▶ Task requirements: Transcribe the passage of the "Levelling Out" piece below from "Life quietens. You" to "hay wagon ride.", matching its wording and punctuation.

Segment Start: Excerpt provided

Levelling Out

Life carries on as normal, except all the decorations are removed. Like a Christmas tree pine left without baubles …

Our barometer tells it

Change from Fair, our barometer tells us. So what’s new? Level Two should be pretty easy to manage, even when festooned with frustrated plans and schemes.

rain beads

Cancelled gathered events and participations are removed from the calendar. Celebrations crossed out.

a bit of battered blue

Time both concertinas at the same time as it widens. The future promises a different day, a different season for the promised get togethers of all varieties. Life carries on as normal, except all the decorations are removed. Like a Christmas tree pine left without baubles, all the better to see its form and plain sense of existence.

weathered the winter, now waiting for Spring

Life quietens. You try not to show your annoyance, your disappointment, you reach for what patience hasn’t yet been used up. You resist buying more toilet paper than is necessary.

bowed to conditions

You find which supermarket aisle the face masks are located. You balk at the price. $50.00 for a box? But you need them. You are planning a ride on a bus. And home-made ones have become too ‘bandwagon-y’. You tend to avoid anything that turns ‘bandwagonish.’ You’ve always preferred to walk rather than take the hay wagon ride.

winter rose arose

You scope your sights down. Marvel at the winter rose that bloomed, despite its winter-yellowed leaves and sad demeanour, its starved bowed head under the lean of rain. Like a horse without its winter blanket. You were sure that winter rose would not rise, that it was gone. Dead. But just look.

Segment End: Excerpt provided
Segment Start: Records

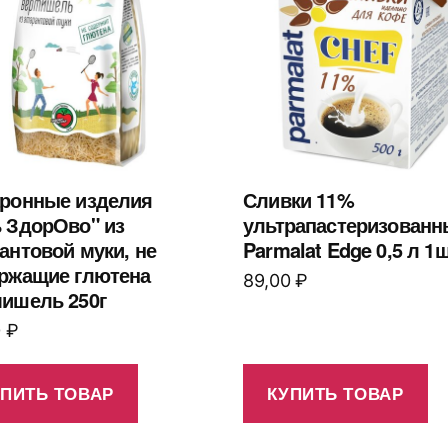
ронные изделия
Сливки 11%
 ЗдорОво" из
ультрапастеризованн
антовой муки, не
Parmalat Edge 0,5 л 1ш
ржащие глютена
89,00
₽
ишель 250г
0
₽
УПИТЬ ТОВАР
КУПИТЬ ТОВАР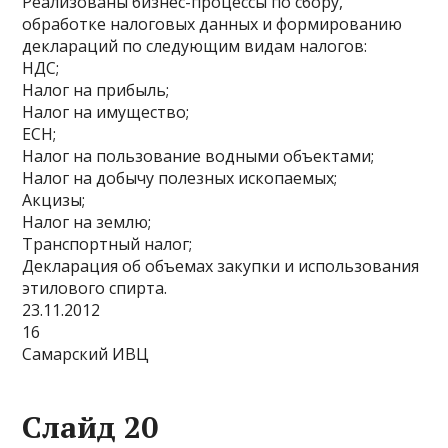
Реализованы бизнес-процессы по сбору,
обработке налоговых данных и формированию
деклараций по следующим видам налогов:
НДС;
Налог на прибыль;
Налог на имущество;
ЕСН;
Налог на пользование водными объектами;
Налог на добычу полезных ископаемых;
Акцизы;
Налог на землю;
Транспортный налог;
Декларация об объемах закупки и использования
этилового спирта.
23.11.2012
16
Самарский ИВЦ
Слайд 20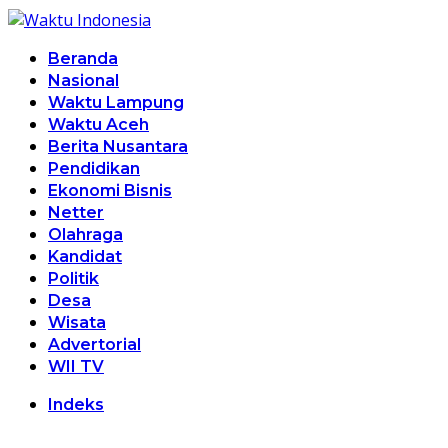
Beranda
Nasional
Waktu Lampung
Waktu Aceh
Berita Nusantara
Pendidikan
Ekonomi Bisnis
Netter
Olahraga
Kandidat
Politik
Desa
Wisata
Advertorial
WII TV
Indeks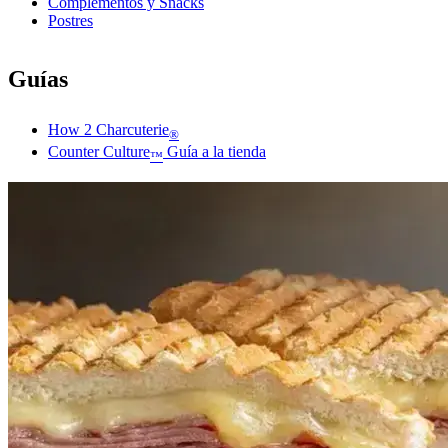
Complementos y Snacks
Postres
Guías
How 2 Charcuterie
®
Counter Culture
Guía a la tienda
™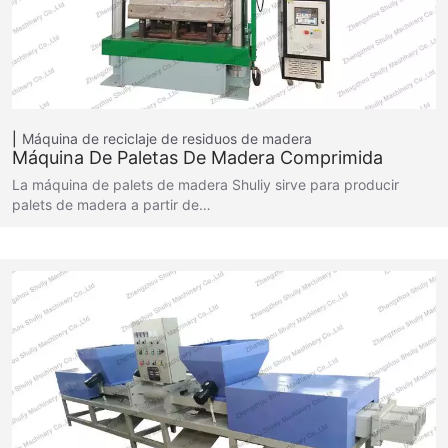
Máquina de reciclaje de residuos de madera
Máquina De Paletas De Madera Comprimida
La máquina de palets de madera Shuliy sirve para producir
palets de madera a partir de…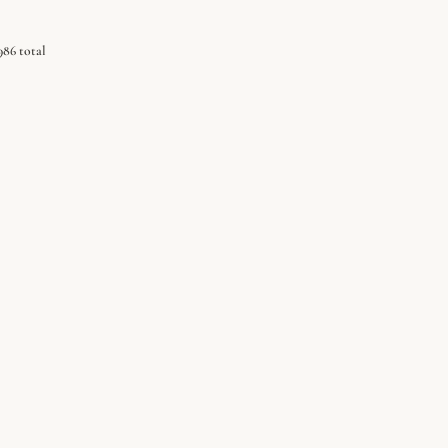
986 total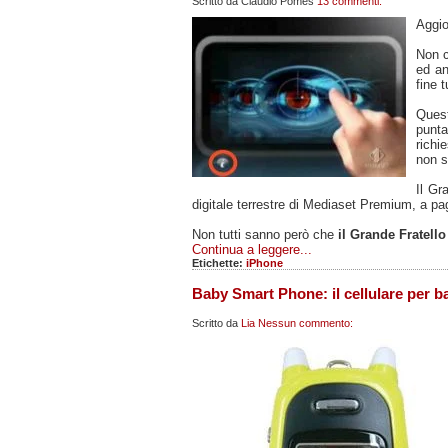
Scritto da
Claudio Pomes
13 commenti:
Aggio
Non c
ed an
fine 
Quest
punta
rich
non so
Il Gr
digitale terrestre di Mediaset Premium, a pag
Non tutti sanno però che
il Grande Fratell
Continua a leggere...
Etichette:
iPhone
Baby Smart Phone: il cellulare per b
Scritto da
Lia
Nessun commento: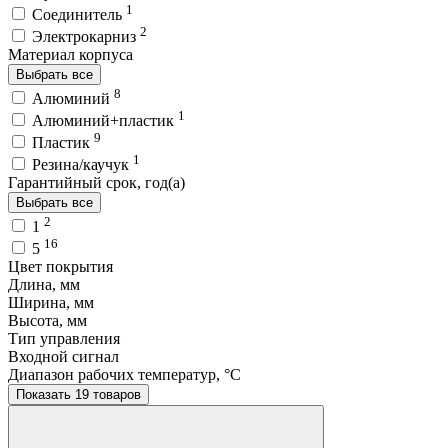
1
Соединитель
2
Электрокарниз
Материал корпуса
Выбрать все
8
Алюминий
1
Алюминий+пластик
9
Пластик
1
Резина/каучук
Гарантийный срок, год(а)
Выбрать все
2
1
16
5
Цвет покрытия
Длина, мм
Ширина, мм
Высота, мм
Тип управления
Входной сигнал
Диапазон рабочих температур, °C
Показать 19 товаров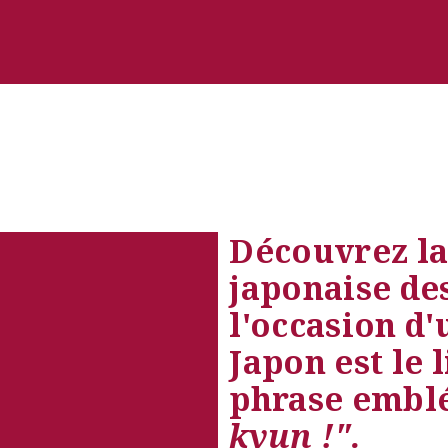
Découvrez la
japonaise des
l'occasion d'
Japon est le l
phrase emblé
kyun !".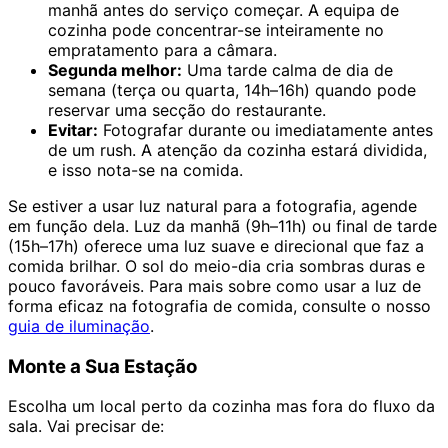
manhã antes do serviço começar. A equipa de
cozinha pode concentrar-se inteiramente no
empratamento para a câmara.
Segunda melhor:
Uma tarde calma de dia de
semana (terça ou quarta, 14h–16h) quando pode
reservar uma secção do restaurante.
Evitar:
Fotografar durante ou imediatamente antes
de um rush. A atenção da cozinha estará dividida,
e isso nota-se na comida.
Se estiver a usar luz natural para a fotografia, agende
em função dela. Luz da manhã (9h–11h) ou final de tarde
(15h–17h) oferece uma luz suave e direcional que faz a
comida brilhar. O sol do meio-dia cria sombras duras e
pouco favoráveis. Para mais sobre como usar a luz de
forma eficaz na fotografia de comida, consulte o nosso
guia de iluminação
.
Monte a Sua Estação
Escolha um local perto da cozinha mas fora do fluxo da
sala. Vai precisar de:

Segment End: Records

▶ Expected output:
Life quietens. You try not to show your annoyance, your disappointment, you reach for what patience hasn’t yet been used up. You resist buying more toilet paper than is necessary.

bowed to conditions

You find which supermarket aisle the face masks are located. You balk at the price. $50.00 for a box? But you need them. You are planning a ride on a bus. And home-made ones have become too ‘bandwagon-y’. You tend to avoid anything that turns ‘bandwagonish.’ You’ve always preferred to walk rather than take the hay wagon ride.